C’est cette aspiration qui le porta naturellement vers la science-fiction, quand bien même il se méfiait autant de ses puristes que de ses contempteurs. Ici aussi, s’il célèbre sa vitalité et sa plasticité, il note son paradoxal conformisme, notamment dans les extensions consuméristes américaines que symbolisaient des conquêtes spatiales triomphantes. La S-F sait combien elle lui est redevable de l’avoir débarrassée de ses derniers traits adolescents, notamment au sein de la revue New Worlds, en modifiant le genre en profondeur avec des coups de poing comme La Foire aux atrocités ou « La Plage ultime ».

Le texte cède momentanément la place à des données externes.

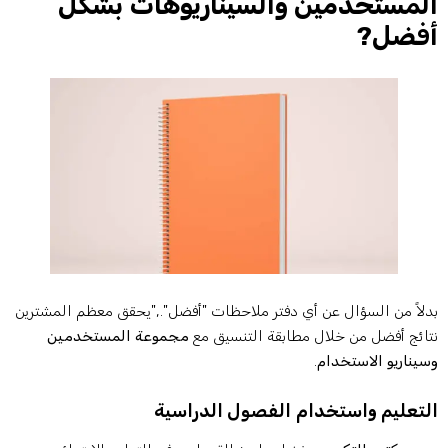
لمستخدمين والسيناريوهات بشكل
فضل?
دلاً من السؤال عن أي دفتر ملاحظات "أفضل".,"يحقق معظم المشترين
تائج أفضل من خلال مطابقة التنسيق مع
مجموعة المستخدمين
سيناريو الاستخدام
.
لتعليم واستخدام الفصول الدراسية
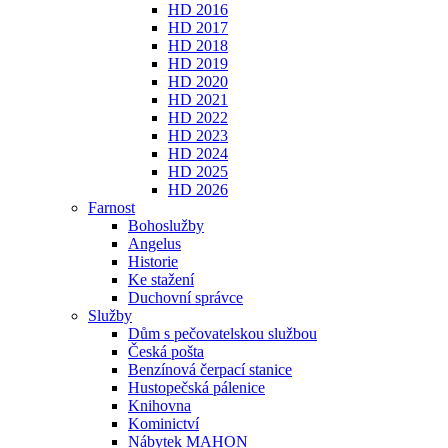
HD 2016
HD 2017
HD 2018
HD 2019
HD 2020
HD 2021
HD 2022
HD 2023
HD 2024
HD 2025
HD 2026
Farnost
Bohoslužby
Angelus
Historie
Ke stažení
Duchovní správce
Služby
Dům s pečovatelskou službou
Česká pošta
Benzínová čerpací stanice
Hustopečská pálenice
Knihovna
Kominictví
Nábytek MAHON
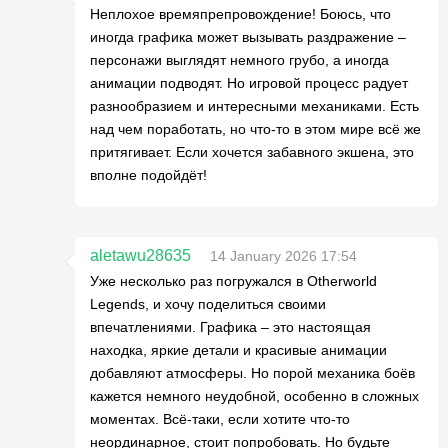
Неплохое времяпрепровождение! Боюсь, что
иногда графика может вызывать раздражение –
персонажи выглядят немного грубо, а иногда
анимации подводят. Но игровой процесс радует
разнообразием и интересными механиками. Есть
над чем поработать, но что-то в этом мире всё же
притягивает. Если хочется забавного экшена, это
вполне подойдёт!
aletawu28635
14 January 2026 17:54
Уже несколько раз погружался в Otherworld
Legends, и хочу поделиться своими
впечатлениями. Графика – это настоящая
находка, яркие детали и красивые анимации
добавляют атмосферы. Но порой механика боёв
кажется немного неудобной, особенно в сложных
моментах. Всё-таки, если хотите что-то
неординарное, стоит попробовать. Но будьте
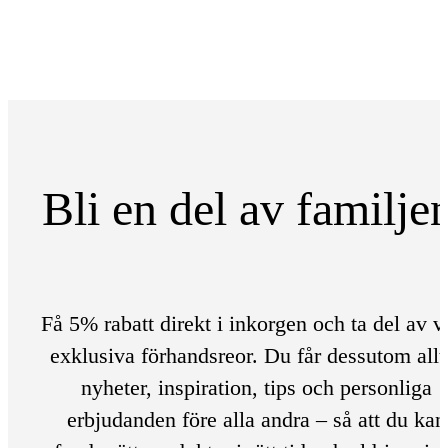
Bli en del av familje
Få 5% rabatt direkt i inkorgen och ta del av v
exklusiva förhandsreor. Du får dessutom allt
nyheter, inspiration, tips och personliga
erbjudanden före alla andra – så att du kan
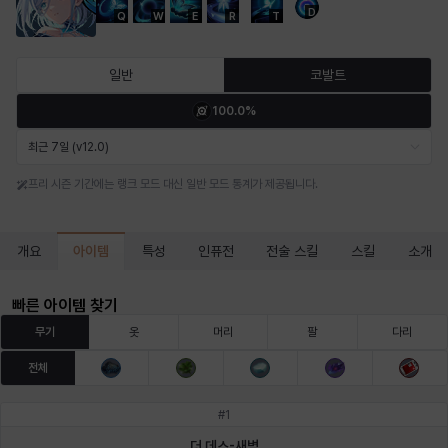
D
Q
W
E
R
T
마르티나
마이
마커스
매그너스
미르카
바냐
일반
코발트
100.0%
바바라
버니스
블레어
비앙카
비형
샬럿
최근 7일 (v12.0)
프리 시즌 기간에는 랭크 모드 대신 일반 모드 통계가 제공됩니다.
셀린
쇼우
쇼이치
수아
슈린
시셀라
아이템
개요
특성
인퓨전
전술 스킬
스킬
소개
실비아
아델라
아드리아나
아디나
아르다
아비게일
빠른 아이템 찾기
무기
옷
머리
팔
다리
전체
아야
아이솔
아이작
알렉스
알론소
얀
#
1
더 데스-새벽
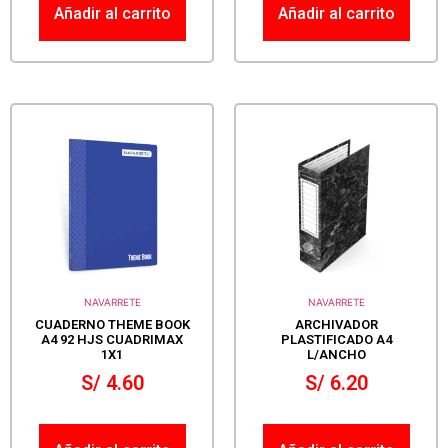
Añadir al carrito
Añadir al carrito
NAVARRETE
NAVARRETE
CUADERNO THEME BOOK
ARCHIVADOR
A4 92 HJS CUADRIMAX
PLASTIFICADO A4
1X1
L/ANCHO
S/
4.60
S/
6.20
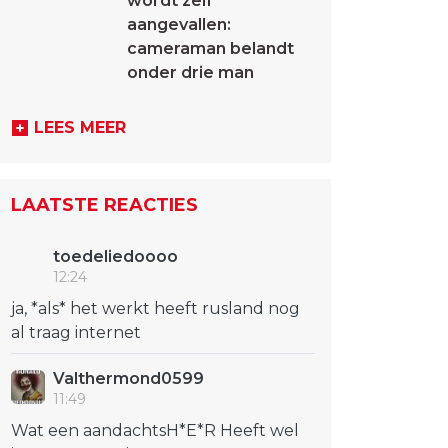
wordt zelf
aangevallen:
cameraman belandt
onder drie man
LEES MEER
LAATSTE REACTIES
toedeliedoooo
12:24
ja, *als* het werkt heeft rusland nog
al traag internet
Valthermond0599
11:49
Wat een aandachtsH*E*R Heeft wel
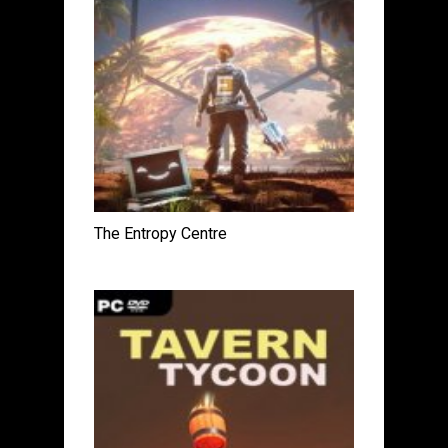
The Entropy Centre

Respect, modestie et tolérance : Ballard ne perd pas de temps en vaines querelles. Il constate plus qu’il ne juge, déplore plutôt qu’il ne condamne, espère et non revendique. Tout au plus exprime-t-il de sévères réserves envers un Kingsley Amis vieillissant, notamment pour son comportement vis-à-vis des femmes, tout en le remerciant « de sa générosité et de sa gentillesse, dont [il a] eu la chance d’être témoin avant qu’il ne devienne un casse-pieds professionnel ». A maintes reprises dans ces confessions, on le voit qui constate une situation sans prendre parti ; son désir de comprendre autrui ou d’émettre une réflexion sur un comportement l’emporte sur l’indignation ou la colère. Le regard analytique, une fois de plus…

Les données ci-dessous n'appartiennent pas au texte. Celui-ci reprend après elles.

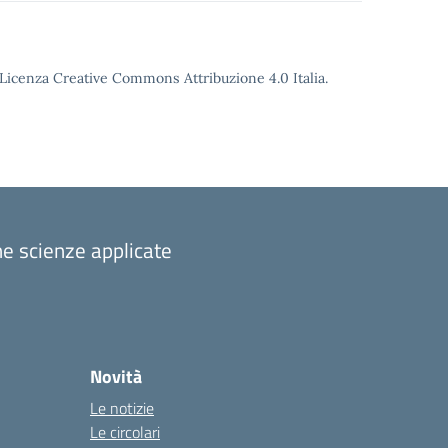
o Licenza Creative Commons Attribuzione 4.0 Italia.
one scienze applicate
Novità
Le notizie
Le circolari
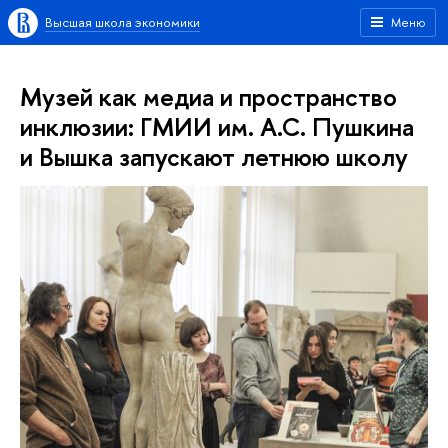
Высшая школа экономики
Меню
Музей как медиа и пространство
инклюзии: ГМИИ им. А.С. Пушкина
и Вышка запускают летнюю школу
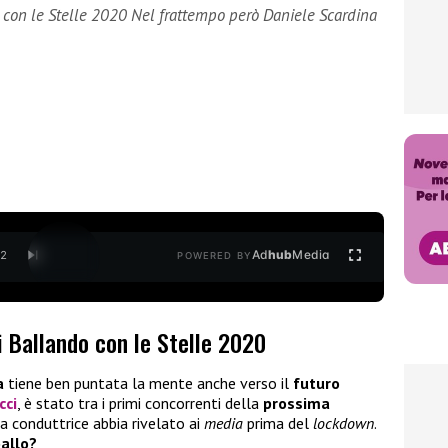
 con le Stelle 2020 Nel frattempo però Daniele Scardina
Ad
hub
Media
/
2
POWERED BY
i Ballando con le Stelle 2020
a
tiene ben puntata la mente anche verso il
futuro
cci
, è stato tra i primi concorrenti della
prossima
a conduttrice abbia rivelato ai
media
prima del
lockdown
.
ballo?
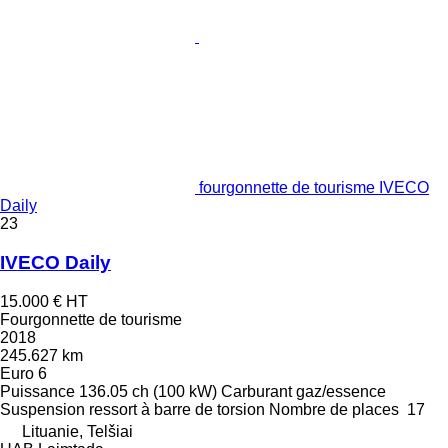
fourgonnette de tourisme IVECO
Daily
23
IVECO Daily
15.000 €
HT
Fourgonnette de tourisme
2018
245.627 km
Euro 6
Puissance
136.05 ch (100 kW)
Carburant
gaz/essence
Suspension
ressort à barre de torsion
Nombre de places
17
Lituanie, Telšiai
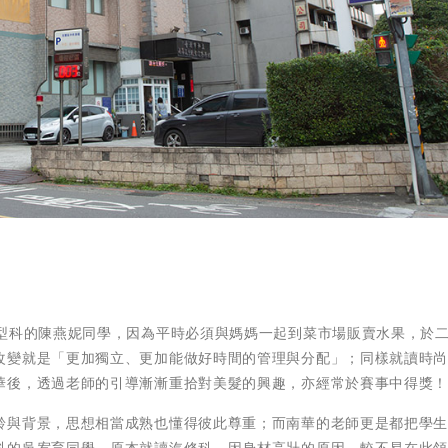
造型科的陳燕妮同學，因為平時必須與媽媽一起到菜市場販賣水果，於
改變就是「更加獨立、更加能做好時間的管理與分配」；同樣就讀時
華後，透過老師的引導漸漸重拾對美髮的興趣，亦經常於賽事中得獎
齡與背景，思想相當成熟也懂得彼此尊重；而南華的老師更是都把學
科的吳宥育同學，原本就讀汽修科，因身材高壯的原因，較不易在此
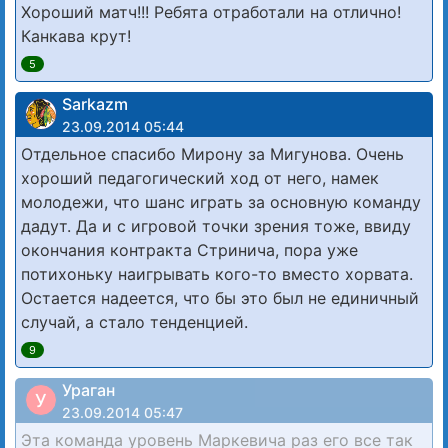
Хороший матч!!! Ребята отработали на отлично!
Канкава крут!
5
Sarkazm
23.09.2014 05:44
Отдельное спасибо Мирону за Мигунова. Очень
хороший педагогический ход от него, намек
молодежи, что шанс играть за основную команду
дадут. Да и с игровой точки зрения тоже, ввиду
окончания контракта Стринича, пора уже
потихоньку наигрывать кого-то вместо хорвата.
Остается надеется, что бы это был не единичный
случай, а стало тенденцией.
9
Ураган
У
23.09.2014 05:47
Эта команда уровень Маркевича раз его все так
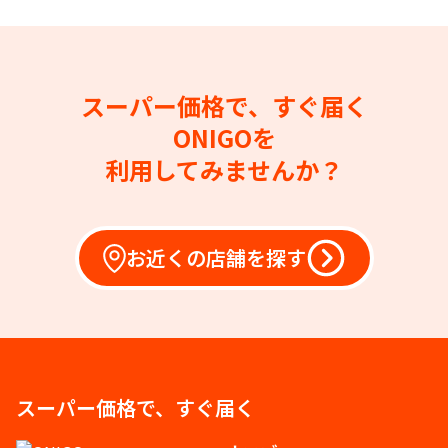
スーパー価格で、すぐ届く
ONIGOを
利用してみませんか？
お近くの店舗を探す
スーパー価格で、すぐ届く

C’est probablement ce qui a fait de Ballard le grand écrivain qu’il est devenu. Il est assez souvent question de science-fiction dans les pages de cette autobiographie, en tant que littérature, mais peu de son aventure éditoriale comme de ses rapports avec le milieu, et même de ses propres livres, à l’exception des plus emblématiques, uniquement dans la mesure où ils font partie de ses préoccupations et se mêlent à sa vie. En revanche, cette biographie étonnamment courte, si on considère la brièveté des descriptions comparée à celles des romans (mais on devine Ballard pressé par la maladie), avec son écriture dense, précise, souvent poétique, a le mérite de délivrer des clés à qui connaît déjà son œuvre. Les autres ne saisiront qu’imparfaitement ses propos, mais resteront séduits par ce retour honnête et sincère sur une vie édifiante à bien des égards.